Would you reproduce each of the records below precisely, with the pictures left out?

┌────────

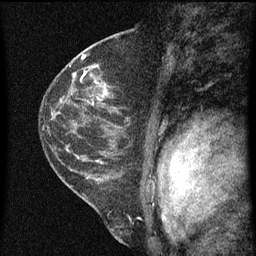
Breast MRI (dynamic contrast-enhanced), one sagittal slice; dynamic contrast-enhanced series, image 2 of 3 at this slice position (ordered by acquisition); 1.5 T; TE 4.2 ms, TR 8 ms; 256 × 256 image matrix, field of view 180 × 180 mm. Female patient, age 48 years.
Annotated regions visible in this slice (semi-automatically segmented with operator editing):
- analysis volume of interest (the breast-tissue region the enhancement analysis was run in; not a lesion): bounding box [x1, y1, x2, y2] px = [82, 68, 120, 125]
- tumour enhancement mask (voxels above the 70 % enhancement threshold inside the analysis volume of interest): [82, 72, 105, 99]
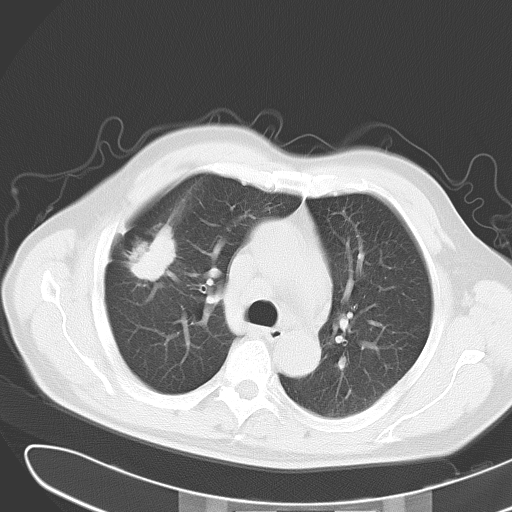
Chest CT, one axial slice. Position 21 of 31 along the scan axis. Lung window (W 1500 / L -600 HU). 512 × 512 image matrix, field of view 364 × 364 mm. Patient: male, 59 years. From the clinical record (not read from this slice): clinical TNM (as recorded): T2 N3 M0.
Outlined on this slice (rectangle marked by the reading radiologist):
- lung tumour (recorded histology: adenocarcinoma): box from (x=134, y=224) to (x=180, y=285) px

└────────

• Response to this task:
Breast MRI (dynamic contrast-enhanced), one sagittal slice; dynamic contrast-enhanced series, image 2 of 3 at this slice position (ordered by acquisition); 1.5 T; TE 4.2 ms, TR 8 ms; 256 × 256 image matrix, field of view 180 × 180 mm. Female patient, age 48 years.
Annotated regions visible in this slice (semi-automatically segmented with operator editing):
- analysis volume of interest (the breast-tissue region the enhancement analysis was run in; not a lesion): bounding box [x1, y1, x2, y2] px = [82, 68, 120, 125]
- tumour enhancement mask (voxels above the 70 % enhancement threshold inside the analysis volume of interest): [82, 72, 105, 99]
Chest CT, one axial slice. Position 21 of 31 along the scan axis. Lung window (W 1500 / L -600 HU). 512 × 512 image matrix, field of view 364 × 364 mm. Patient: male, 59 years. From the clinical record (not read from this slice): clinical TNM (as recorded): T2 N3 M0.
Outlined on this slice (rectangle marked by the reading radiologist):
- lung tumour (recorded histology: adenocarcinoma): box from (x=134, y=224) to (x=180, y=285) px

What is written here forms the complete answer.